Spatial grounding data
——————————

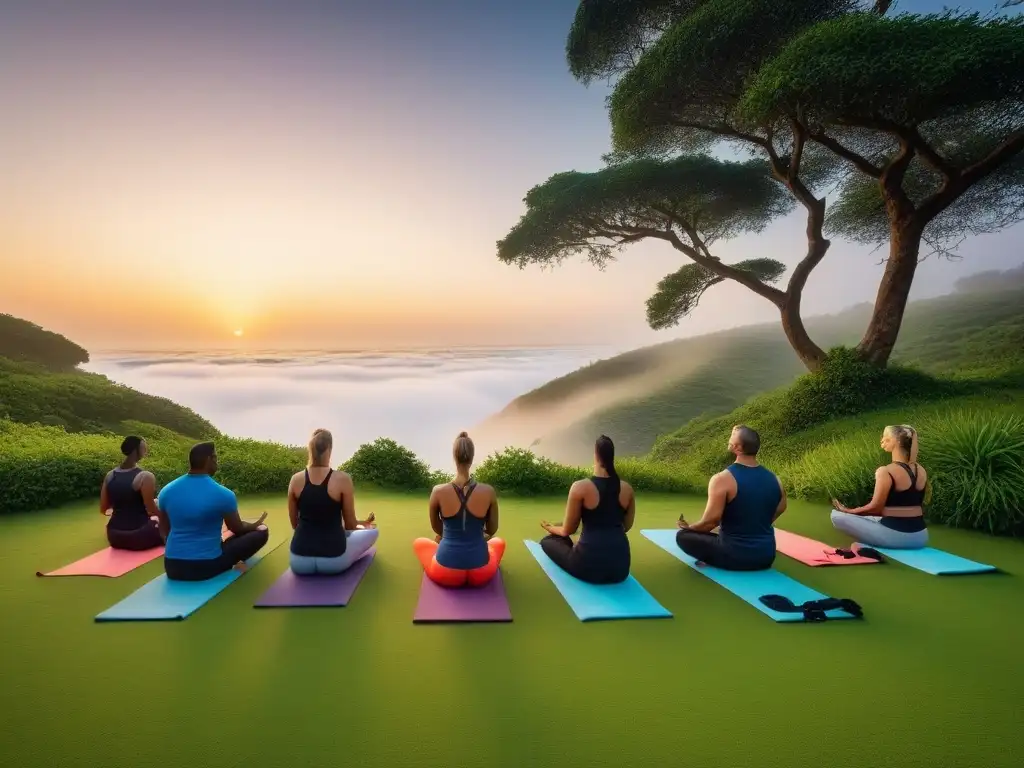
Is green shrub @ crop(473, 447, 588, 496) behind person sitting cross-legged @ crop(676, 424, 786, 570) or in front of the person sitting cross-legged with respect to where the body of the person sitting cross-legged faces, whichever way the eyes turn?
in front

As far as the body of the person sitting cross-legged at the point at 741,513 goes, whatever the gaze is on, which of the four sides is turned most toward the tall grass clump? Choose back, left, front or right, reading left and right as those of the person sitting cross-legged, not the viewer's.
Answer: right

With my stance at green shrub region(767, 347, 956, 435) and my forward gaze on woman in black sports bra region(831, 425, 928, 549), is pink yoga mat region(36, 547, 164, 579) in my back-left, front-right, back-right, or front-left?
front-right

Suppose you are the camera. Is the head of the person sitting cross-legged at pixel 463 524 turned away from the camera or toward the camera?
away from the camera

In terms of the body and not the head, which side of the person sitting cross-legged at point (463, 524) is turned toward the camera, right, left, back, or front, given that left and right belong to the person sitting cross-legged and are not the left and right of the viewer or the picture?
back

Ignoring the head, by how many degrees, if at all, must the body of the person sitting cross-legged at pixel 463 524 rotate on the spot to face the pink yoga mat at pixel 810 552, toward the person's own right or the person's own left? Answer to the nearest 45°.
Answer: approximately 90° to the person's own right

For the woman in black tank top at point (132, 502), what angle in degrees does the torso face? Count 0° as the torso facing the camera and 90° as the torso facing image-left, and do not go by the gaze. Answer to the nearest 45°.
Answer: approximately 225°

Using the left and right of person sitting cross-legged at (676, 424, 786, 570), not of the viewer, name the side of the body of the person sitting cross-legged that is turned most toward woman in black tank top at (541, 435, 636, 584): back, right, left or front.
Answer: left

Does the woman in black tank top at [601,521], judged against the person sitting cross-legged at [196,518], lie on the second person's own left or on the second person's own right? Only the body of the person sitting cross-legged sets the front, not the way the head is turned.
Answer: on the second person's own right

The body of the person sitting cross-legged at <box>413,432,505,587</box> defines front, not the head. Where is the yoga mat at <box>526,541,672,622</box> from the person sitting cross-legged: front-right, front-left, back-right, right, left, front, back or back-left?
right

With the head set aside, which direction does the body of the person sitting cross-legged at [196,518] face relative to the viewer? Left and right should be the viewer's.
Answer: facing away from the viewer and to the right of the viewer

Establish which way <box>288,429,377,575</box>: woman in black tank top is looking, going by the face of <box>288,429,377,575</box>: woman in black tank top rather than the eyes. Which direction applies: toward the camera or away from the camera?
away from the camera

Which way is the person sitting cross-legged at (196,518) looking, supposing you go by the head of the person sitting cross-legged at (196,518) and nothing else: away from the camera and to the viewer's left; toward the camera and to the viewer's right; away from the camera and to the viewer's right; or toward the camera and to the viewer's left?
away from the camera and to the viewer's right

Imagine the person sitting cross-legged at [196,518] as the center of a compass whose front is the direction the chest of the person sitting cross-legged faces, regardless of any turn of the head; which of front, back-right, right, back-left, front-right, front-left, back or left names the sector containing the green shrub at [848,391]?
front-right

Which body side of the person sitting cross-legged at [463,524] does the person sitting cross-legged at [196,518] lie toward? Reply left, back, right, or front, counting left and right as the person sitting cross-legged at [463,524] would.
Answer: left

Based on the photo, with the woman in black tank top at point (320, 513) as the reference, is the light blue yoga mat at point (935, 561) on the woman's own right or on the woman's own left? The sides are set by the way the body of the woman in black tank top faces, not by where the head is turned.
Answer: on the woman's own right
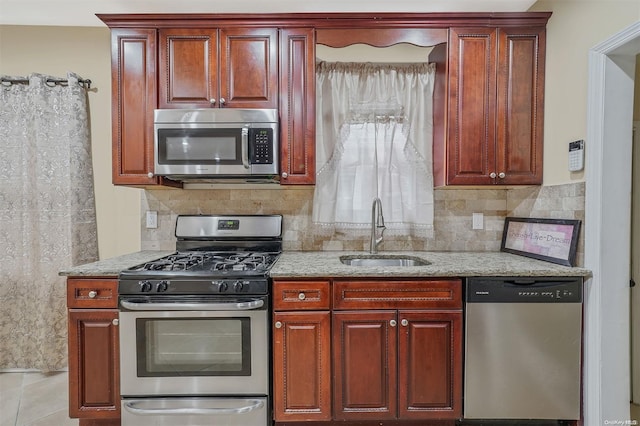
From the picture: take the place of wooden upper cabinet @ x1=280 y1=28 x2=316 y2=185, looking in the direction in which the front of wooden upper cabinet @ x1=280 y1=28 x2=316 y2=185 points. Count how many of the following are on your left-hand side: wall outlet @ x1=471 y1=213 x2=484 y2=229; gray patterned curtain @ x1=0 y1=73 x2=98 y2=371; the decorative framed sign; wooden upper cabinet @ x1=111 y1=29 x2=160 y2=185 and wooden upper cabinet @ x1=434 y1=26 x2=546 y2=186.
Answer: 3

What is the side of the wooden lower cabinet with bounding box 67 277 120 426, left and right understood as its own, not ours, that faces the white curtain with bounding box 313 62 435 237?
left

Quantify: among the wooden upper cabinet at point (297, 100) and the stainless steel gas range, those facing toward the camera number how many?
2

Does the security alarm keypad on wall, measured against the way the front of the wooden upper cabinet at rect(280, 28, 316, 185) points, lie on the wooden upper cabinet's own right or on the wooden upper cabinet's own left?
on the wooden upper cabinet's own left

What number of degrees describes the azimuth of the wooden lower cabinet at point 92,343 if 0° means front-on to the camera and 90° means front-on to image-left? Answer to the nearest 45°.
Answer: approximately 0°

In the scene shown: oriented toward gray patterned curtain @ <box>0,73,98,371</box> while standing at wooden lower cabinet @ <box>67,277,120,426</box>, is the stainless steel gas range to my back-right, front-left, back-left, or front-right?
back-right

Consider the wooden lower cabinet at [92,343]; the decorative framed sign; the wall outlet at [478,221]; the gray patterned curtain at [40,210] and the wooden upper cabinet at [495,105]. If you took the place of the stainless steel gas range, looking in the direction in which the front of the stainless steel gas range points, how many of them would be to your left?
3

——————————

PROBLEM TO WORK ON:
Copy all of the records above word for word, leaving out the pictures.

EXERCISE RESPONSE:
Is green shrub @ crop(473, 447, 588, 496) behind person sitting cross-legged @ crop(676, 424, 786, 570) or in front of the person sitting cross-legged with respect to where the body of the person sitting cross-legged faces, whichever way the eyes turn?
in front

As far as the body of the person sitting cross-legged at the point at 741,513 goes, whatever the gaze is on, which of the four sides is turned most toward the tall grass clump? Choose back, left, front or right, reading left and right as those of the person sitting cross-legged, not the viewer's.
Answer: right

With my stance at green shrub region(767, 347, 956, 435) and my forward gaze on woman in black sports bra region(831, 425, 928, 549), is pink yoga mat region(36, 547, 164, 579) in my back-left, front-right, back-right, or front-left?
front-right

Suppose you are the camera. Is the head of the person sitting cross-legged at pixel 463 524 turned away from the camera or toward the camera?
away from the camera

In terms of the body and not the head, which side of the person sitting cross-legged at point (463, 524) is turned toward the camera, right, left, back, or front, given that left and right belong to the person sitting cross-legged and are not the left and right of the viewer or the picture?
back

Ignoring the head, by how many degrees, if at all, must the body of the person sitting cross-legged at pixel 463 524 rotate on the spot to face the pink yoga mat at pixel 810 552, toward the person's own right or the person's own left? Answer to the nearest 45°.
Answer: approximately 90° to the person's own right

For the woman in black tank top at point (132, 502), what angle in degrees does the torso face? Count 0° as the torso facing the camera and 90° as the torso facing image-left, and do not go by the gaze. Answer to the nearest 45°.
Answer: approximately 225°

Using the left and right of person sitting cross-legged at (676, 424, 786, 570), not of the viewer, name the side of the body of the person sitting cross-legged that is turned most toward woman in black tank top at (541, 435, 636, 584): back, right, left or front.
Answer: left

Does the woman in black tank top at [601,521], judged against the person sitting cross-legged at [196,518], lie on the second person's own left or on the second person's own right? Only the body of the person sitting cross-legged sets the front, not the way the head is turned.
Answer: on the second person's own right

The body of the person sitting cross-legged at <box>413,432,505,587</box> defines front, not the head. Where is the yoga mat at <box>526,541,672,622</box> from the person sitting cross-legged: front-right, front-left, back-right, right, left, front, back or back-left?
right

With the head set aside, which direction does the body of the person sitting cross-legged at [196,518] face relative to the viewer? Left and right should be the viewer's.
Answer: facing away from the viewer and to the right of the viewer

Establish which way <box>288,429,377,575</box>: woman in black tank top is looking, going by the face of <box>288,429,377,575</box>: woman in black tank top rather than the eyes. Which direction applies: toward the camera or away from the camera?
away from the camera

Which way is the person sitting cross-legged at (196,518) looking, supposing you go by the head of the person sitting cross-legged at (196,518) and nothing else: away from the camera and to the viewer's left; toward the camera and to the viewer's right; away from the camera and to the viewer's right; or toward the camera and to the viewer's left?
away from the camera and to the viewer's right

Imagine the person sitting cross-legged at [196,518] as the center of a compass whose front is the direction the chest of the person sitting cross-legged faces, regardless of any turn of the head; which of front, back-right, right, back-left, front-right, front-left, back or left names the sector containing the green shrub at [848,391]?
front-right

Which body side of the person sitting cross-legged at [463,524] does the person sitting cross-legged at [196,518] lie toward? Reply left, back, right, or front, counting left and right as the person sitting cross-legged at [463,524] would.
Answer: left

Based on the photo, with the woman in black tank top at point (320, 513) as the reference, is the light blue yoga mat at point (935, 561) on the woman's own right or on the woman's own left? The sides are set by the way the body of the woman in black tank top faces, not by where the head is turned.
Answer: on the woman's own right
From the picture: take the place of wooden upper cabinet @ x1=280 y1=28 x2=316 y2=185, looking in the direction in which the front of wooden upper cabinet @ x1=280 y1=28 x2=316 y2=185 points. Count how many of the following are on your left-hand side: wall outlet @ x1=471 y1=213 x2=484 y2=229; gray patterned curtain @ x1=0 y1=73 x2=98 y2=371; the decorative framed sign; wooden upper cabinet @ x1=111 y1=29 x2=160 y2=185 and wooden upper cabinet @ x1=434 y1=26 x2=546 y2=186.
Answer: 3

What is the side of the wooden lower cabinet with bounding box 67 277 120 426, left and right understood as its own, not ours, that faces the white curtain with bounding box 313 62 435 237?
left

Quantify: among the wooden upper cabinet at point (297, 100) and the stainless steel gas range, those facing toward the camera number how many?
2

Does the security alarm keypad on wall, measured against the way the front of the wooden upper cabinet at rect(280, 28, 316, 185) points, lie on the wooden upper cabinet's own right or on the wooden upper cabinet's own left?
on the wooden upper cabinet's own left

What number of degrees describes the azimuth of the wooden lower cabinet at point 92,343 if 0° means front-on to the camera and 90° means front-on to image-left? Answer to the nearest 45°.
Answer: approximately 0°

In the scene shown: oriented toward gray patterned curtain @ <box>0,73,98,371</box> while standing at wooden lower cabinet @ <box>67,277,120,426</box>, is the stainless steel gas range to my back-right, front-left, back-left, or front-right?
back-right

Consider the wooden lower cabinet at [92,343]; the decorative framed sign; the wall outlet at [478,221]; the gray patterned curtain at [40,210] and the wooden upper cabinet at [495,105]. If you took the place of the stainless steel gas range, looking in the direction in which the front of the stainless steel gas range points, how many of them would be to your left?
3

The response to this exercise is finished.